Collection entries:
=== Begin Enclosure ===

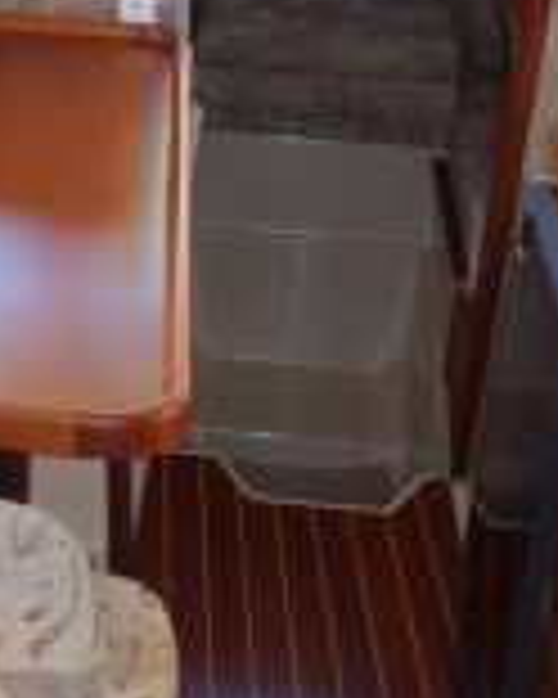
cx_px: 58
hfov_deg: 17.4
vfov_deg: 21.8
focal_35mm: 87
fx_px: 1796
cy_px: 198
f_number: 3
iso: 160
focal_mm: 4
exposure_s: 1/30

=== End Enclosure ===

• [PROBLEM]: Write out every line above again exactly, with the pictures left out.

• [SOLUTION TO THE EXERCISE]:
cx_px: 58
hfov_deg: 17.4
vfov_deg: 21.8
focal_35mm: 87
fx_px: 1796
cy_px: 198
f_number: 3
iso: 160
focal_mm: 4
exposure_s: 1/30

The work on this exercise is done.